__DOCUMENT EXTRACT__.
At St Thomas à Becket, we are dedicated to encouraging all children to be passionate about reading and writing. We are determined that ALL children will become highly competent readers and writers by the end of their time with us. It is our intention to immerse pupils in the wonders of quality texts to instill a love for reading, a passion for discovery and a confidence to explore their imagination.

During their time at St Thomas à Becket, all children will be exposed to a high-quality education in English. Pupils will learn to speak and write fluently so that they can communicate their ideas and emotions to others and, through their reading and listening, others can communicate with them.

The English curriculum is built on the principle that skills are the product of fluency of knowledge in specific areas.  Relevant knowledge is a necessary precursor to the development of skills.


In EYFS and Key Stage One, phonics is taught using the systematic synthetic phonics programme Letters and Sounds. We provide a multi-sensory, active and participatory learning experience which excites and motivates the children as they learn to read. By the end of their Reception year, our children will have engaged in daily phonics lessons covering Phases 2, 3 and 4. They will then move on to Phase 5 Phonics in Year 1, before revisiting Phase 5 and moving into Phase 6 in Year 2. Staff assess children’s segmenting and blending skills termly, as well as their ability to decode the necessary phonemes in each phase. As a result of this, any children who are not making expected progress are swiftly identified and able to receive a short daily booster session to close any gaps in their phoneme knowledge. Our phonics teaching is supported at home with the Collins Big Cat fully decodable reading books. These books allow all children to practice the graphemes in a step by step progression which reflects the sequence of sounds taught in school. Children are encouraged to apply their phonic knowledge across the curriculum, including throughout the 7 areas of learning in the EYFS. This may be through adult-led tasks, independent work or continuous provision.

__TO DO__.
- A) Answer these questions about the English curriculum text:
(i) What does the text call a necessary precursor to the development of skills?
(ii) Which phonics programme is used in EYFS and Key Stage One?
(iii) Which reading books support phonics teaching at home?
- B) Print everything in the English curriculum text from "At St Thomas à Becket, we" down to "development of skills.", word for word.

__DATA PROVIDED__.
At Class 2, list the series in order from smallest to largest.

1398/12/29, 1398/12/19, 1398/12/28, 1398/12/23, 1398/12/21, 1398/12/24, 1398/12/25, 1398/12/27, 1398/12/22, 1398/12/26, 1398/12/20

__PER-TASK ANSWERS__.
- A)
(i) Relevant knowledge.
(ii) Letters and Sounds.
(iii) The Collins Big Cat fully decodable reading books.

- B)
At St Thomas à Becket, we are dedicated to encouraging all children to be passionate about reading and writing. We are determined that ALL children will become highly competent readers and writers by the end of their time with us. It is our intention to immerse pupils in the wonders of quality texts to instill a love for reading, a passion for discovery and a confidence to explore their imagination.

During their time at St Thomas à Becket, all children will be exposed to a high-quality education in English. Pupils will learn to speak and write fluently so that they can communicate their ideas and emotions to others and, through their reading and listening, others can communicate with them.

The English curriculum is built on the principle that skills are the product of fluency of knowledge in specific areas.  Relevant knowledge is a necessary precursor to the development of skills.